Monday, April 5, 2010

1998 - SMALL SOLDIERS, attempt at another Gremlins type of film

The  director Joe Dante loves the cheezy horror and science fiction films of the 1950's and 1960's.  He also loves satirizing the white suburban middle class culture.  He loads his films with actors from Roger Corman's old movies and throws in lots of in jokes from his favorite films.   The problem for Joe Dante is that not everyone shares his vision. 


For a director like Joe Dante to survive in the film business he needs to combine his interests with a way to appeal to a general audience and not just a bunch of film nerds.  He pulled this off only once with the commercially successful but very mean Gremlins.  That film was his take on ET.   Small Soldiers was produced by Steven Spielberg's company that had also produced Gremlins.  Dante probably seemed like the go to guy for Spielberg when they went to make this film which is basically Gremlins as crazy little GI Joe dolls come to life.  
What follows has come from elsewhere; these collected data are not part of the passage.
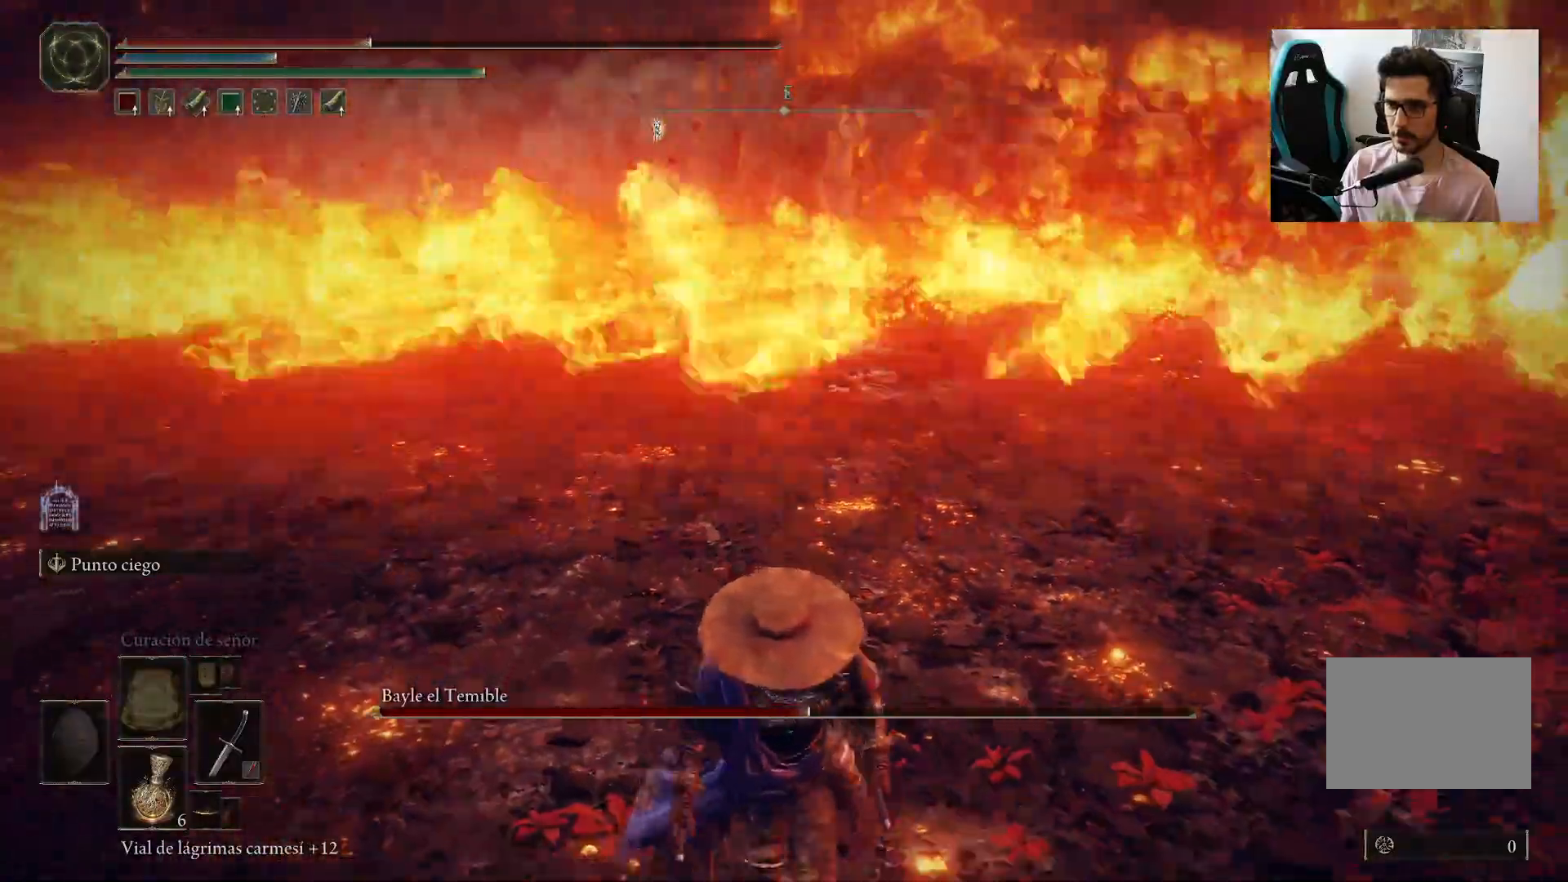
{"buttons": [], "left_stick": "left", "right_stick": "right", "events": [[83, "B", "down"], [83, "left_stick", "left"], [150, "B", "up"], [383, "right_stick", "right"]]}
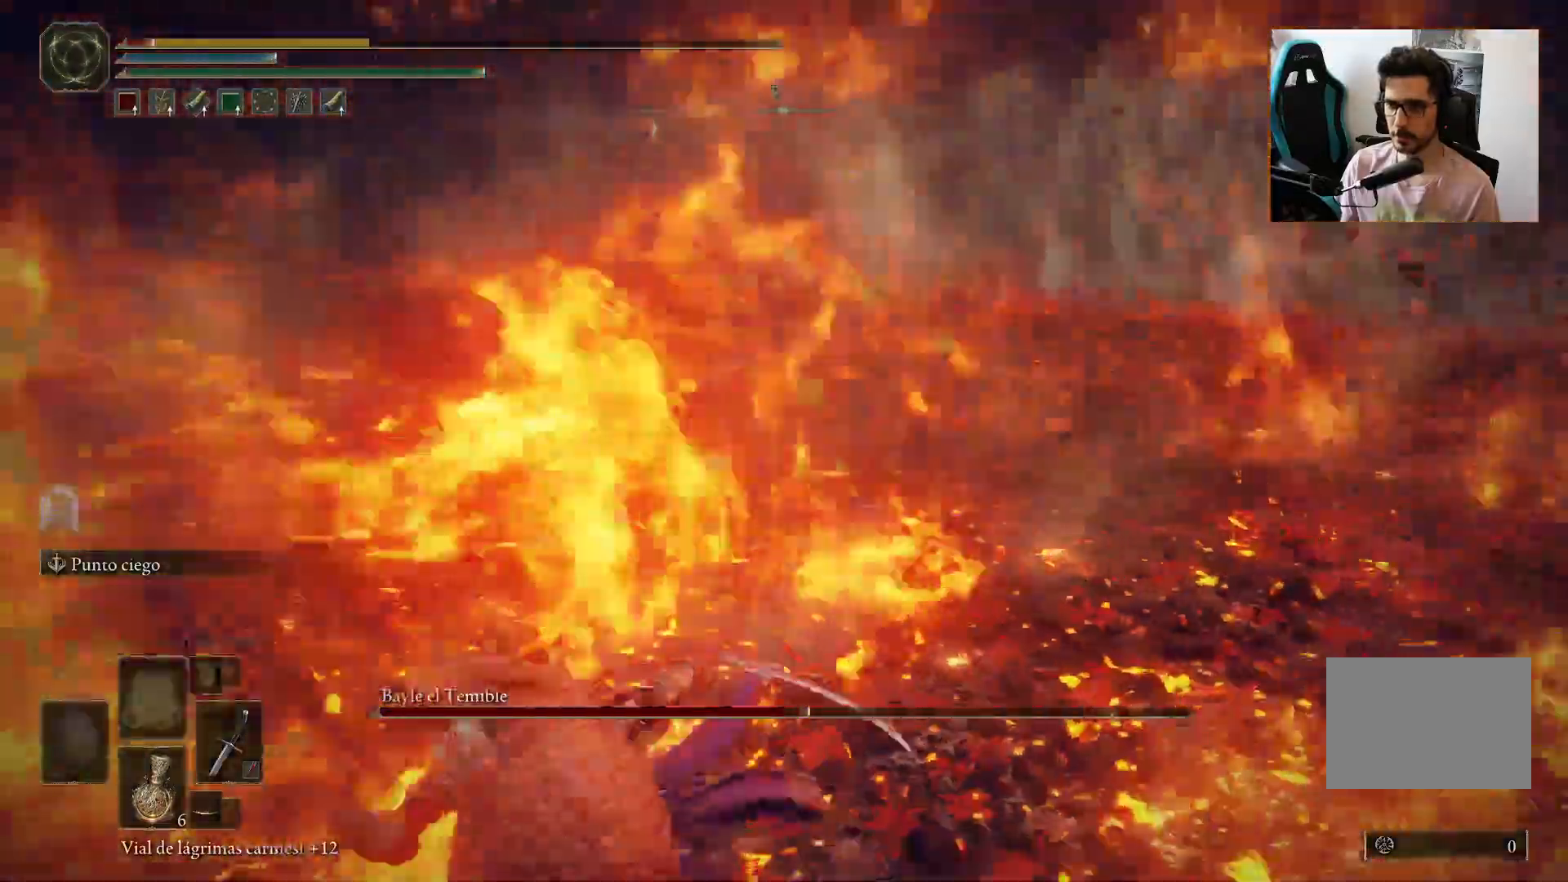
{"buttons": [], "left_stick": "left", "right_stick": "center"}
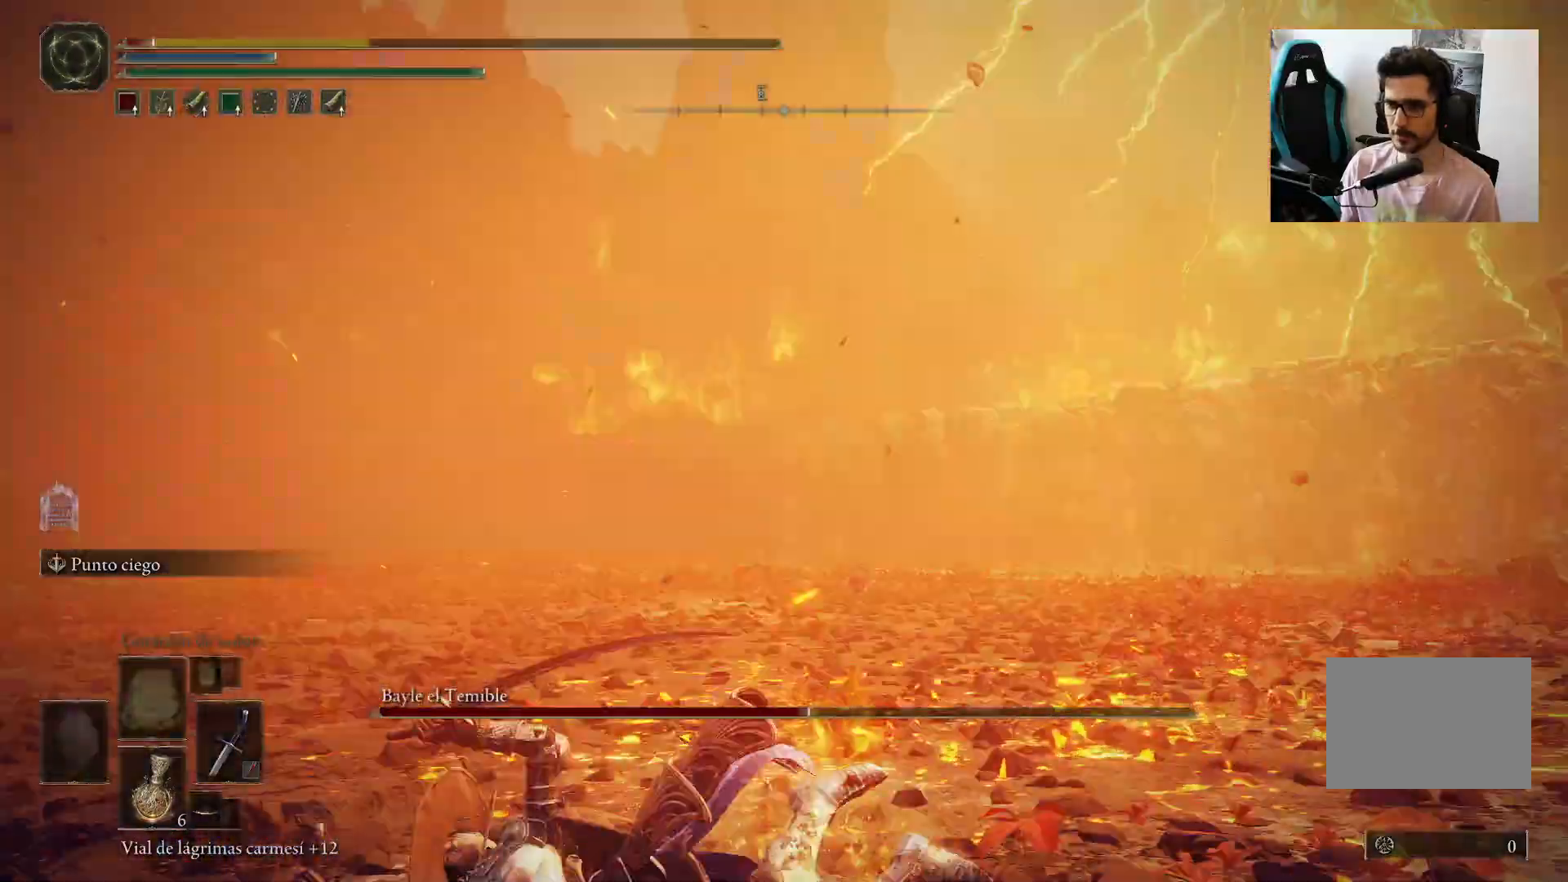
{"buttons": [], "left_stick": "down-left", "right_stick": "right", "events": [[283, "right_stick", "right"], [383, "left_stick", "down-left"]]}
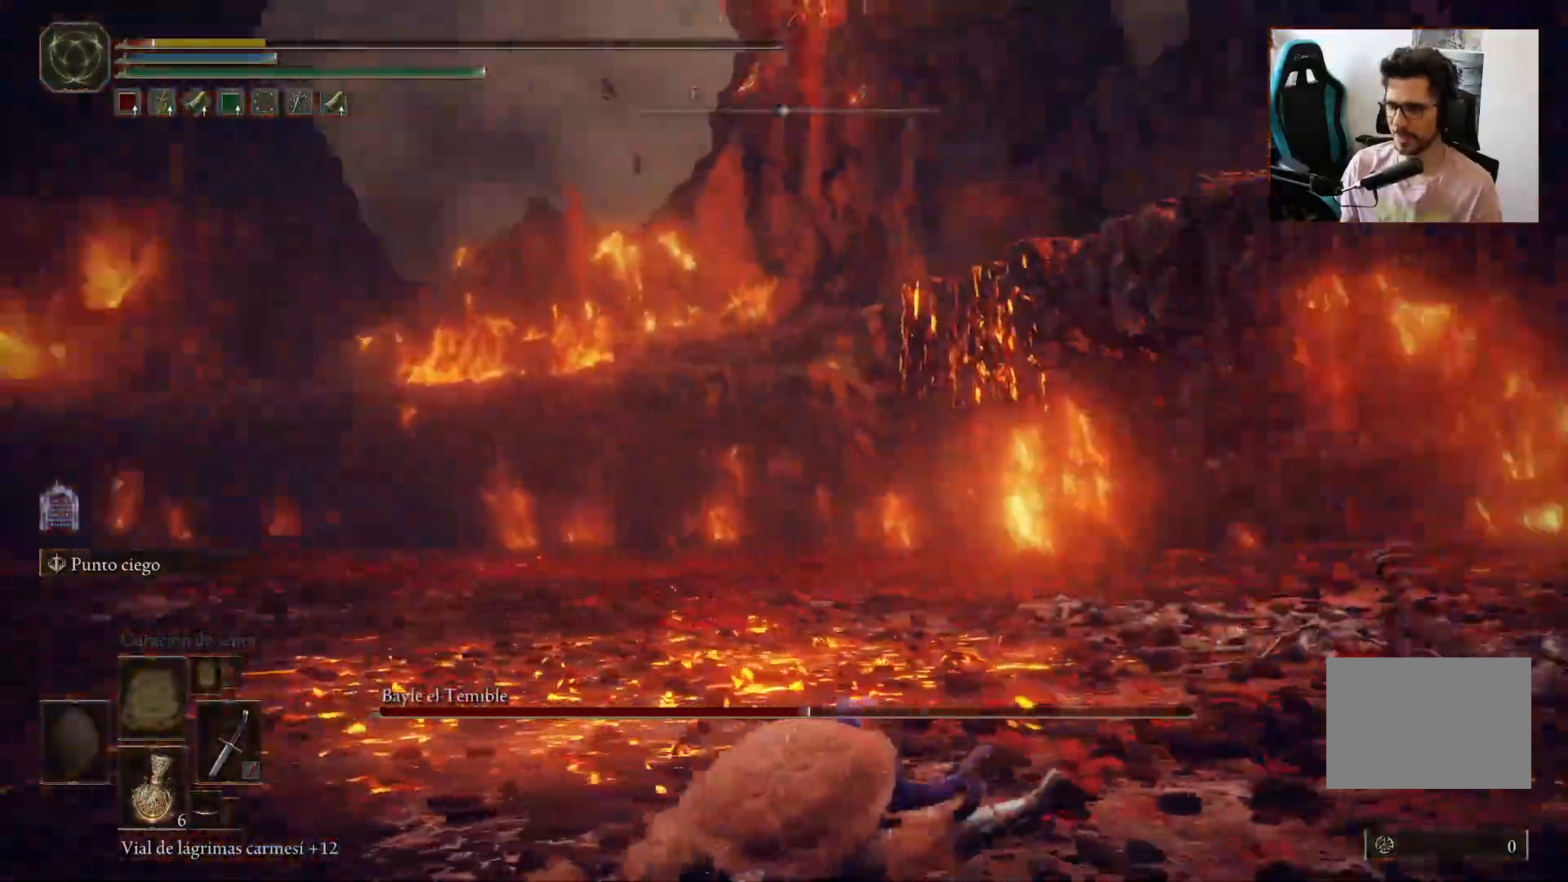
{"buttons": [], "left_stick": "down", "right_stick": "right", "events": [[17, "left_stick", "down"], [17, "right_stick", "center"], [450, "right_stick", "right"]]}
Small Soldiers is clever but pretty slow moving at times for the kid crowd.  The film starts with a very long prologue about 2 inventors who install high tech computer chips into their new product line of action figures without realizing that the toys will come to life and go on a militaristic rampage.  After this long opening the film finally gets going with the toy soldiers parodying scenes from other movies like Apocalypse Now and Patton.



Joe Dante has a classic old fashioned film making style but I think he struggled with trying to keep the elaborate effects from taking over the film, always a problem when you have a special effects heavy film like this.  Dante also probably needed to make the film shorter, an extended sequence with Barbie dolls coming to life like The Bride of Frankenstein could probably have been cut.

Dante's pretty good working with the actors in his film.  Kirsten Dunst gets top billing playing the traditional part of the girlfriend.  Dunst is actually kind of likable but this film was early in her career so it was before she turned into Kirsten Dunst.  The real star is this kid Gregory Smith who goes on another one of those boring young male personal journeys of self discovery that the movies like to do so much.


Small Soldiers has some funny but pretty mild satire about the  Leave It To Beaver type of neighborhood that the toys attack.  Using some of the original cast from The Dirty Dozen as the action figure voices was a clever idea but since that film came out in 1967 no kid was going to know who they were.

Small Soldiers is funny and entertaining but it doesn't look like it turned out the way Joe Dante or Steven Spielberg intended.